Le Journal des Français est en mesure de révéler qu’une consigne circule désormais dans certains cours de préparation au concours de l’INSP (ex-ENA) : intégrer comme hypothèse de travail l’idée que la France pourrait se retrouver, à l’horizon 2029, sous une forme de « tutelle » ou d’assistance du Fonds monétaire international.
Il ne s’agit pas, dans la manière dont cela est présenté, d’une prophétie officielle de l’État français, mais d’un scénario pédagogique : une hypothèse de crise utilisée pour forcer les élèves à raisonner « sous contrainte », à prioriser des mesures, et à tester la robustesse d’un redressement budgétaire dans un cadre dur.
Pourquoi 2029 revient dans les projections
L’horizon 2029 apparaît régulièrement dans les débats de finances publiques pour une raison simple : c’est l’échéance affichée par les autorités françaises pour repasser sous le seuil européen de 3 % de déficit, et le FMI, dans ses échanges avec la France, insiste sur la nécessité de crédibiliser ce chemin.
Parallèlement, plusieurs analyses soulignent un basculement de dynamique de dette autour de la fin de décennie : quand le coût de la dette dépasse durablement la croissance nominale, « l’effet boule de neige » se remet à accélérer.
Enfin, le sujet est alimenté par la perspective d’une hausse marquée de la charge d’intérêts : des estimations citées dans la presse évoquent un service de la dette pouvant grimper très haut à l’horizon 2029, dans certains scénarios.
Que signifierait une « tutelle du FMI » pour un pays comme la France
Dans le langage courant, « tutelle du FMI » renvoie à un schéma classique : un pays qui n’arrive plus à se financer correctement demande une assistance au FMI ; l’aide s’accompagne d’un programme (cibles de déficit, réformes, calendrier) et d’un suivi régulier — la logique de conditionnalité est au cœur du mécanisme.
Appliquée à la France, l’expression est toutefois ambiguë :
- la France emprunte en euros, dans la zone euro, avec des mécanismes propres ;
- le FMI peut jouer un rôle (expertise, crédibilité, appui financier), mais il n’est pas, en principe, le « premier guichet » naturel d’un État de la zone euro en difficulté.
C’est précisément cette tension — entre image choc (« tutelle ») et réalité institutionnelle — qui rend le scénario utile en exercice… et inflammable en politique.
FMI, BCE, MES : quels filets de sécurité existent déjà
Pour un pays de la zone euro, l’architecture de crise passe d’abord par des instruments européens.

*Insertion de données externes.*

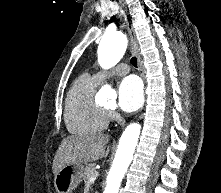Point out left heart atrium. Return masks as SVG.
<instances>
[{"label": "left heart atrium", "mask_w": 221, "mask_h": 193, "mask_svg": "<svg viewBox=\"0 0 221 193\" xmlns=\"http://www.w3.org/2000/svg\"><path fill=\"white\" fill-rule=\"evenodd\" d=\"M144 101V91L141 80L136 76L124 78L118 90V104L125 112L138 110Z\"/></svg>", "instance_id": "39dd6f15"}]
</instances>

- Le Mécanisme européen de stabilité (MES) a été créé pour fournir un soutien financier aux États de la zone euro qui n’arrivent plus, ou risquent de ne plus, accéder normalement au marché, avec des conditions attachées au programme.

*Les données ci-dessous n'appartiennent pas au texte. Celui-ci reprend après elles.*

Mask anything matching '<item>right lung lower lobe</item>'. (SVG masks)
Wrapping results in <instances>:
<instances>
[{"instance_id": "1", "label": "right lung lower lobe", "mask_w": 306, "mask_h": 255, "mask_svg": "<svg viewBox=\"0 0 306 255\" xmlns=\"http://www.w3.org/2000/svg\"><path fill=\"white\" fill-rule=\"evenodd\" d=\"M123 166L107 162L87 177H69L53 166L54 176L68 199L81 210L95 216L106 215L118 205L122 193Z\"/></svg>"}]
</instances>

- La BCE dispose aussi d’outils visant à contenir une fragmentation financière jugée « désordonnée », dont le Transmission Protection Instrument (TPI) décidé en juillet 2022.
Dit autrement : si une crise de financement surgissait, l’Europe a déjà des garde-fous, ce qui nourrit l’argument de ceux qui jugent l’hypothèse d’un « FMI aux commandes » peu probable à court terme.
Le débat public : entre dramatisation et scénario plausible « au pire »
Ce qui se glisse aujourd’hui dans la formation des candidats à l’INSP résonne avec une polémique déjà installée : en 2025, plusieurs responsables politiques ont brandi l’épouvantail d’une intervention extérieure pour justifier un tour de vis budgétaire, alors même que des économistes mettaient en garde contre la dramatisation.
Deux prises de position illustrent la ligne de fracture :
- Olivier Blanchard, ancien économiste en chef du FMI, expliquait qu’on ne pouvait pas exclure un scénario de défaut/assistance, même si ce n’est pas le scénario central.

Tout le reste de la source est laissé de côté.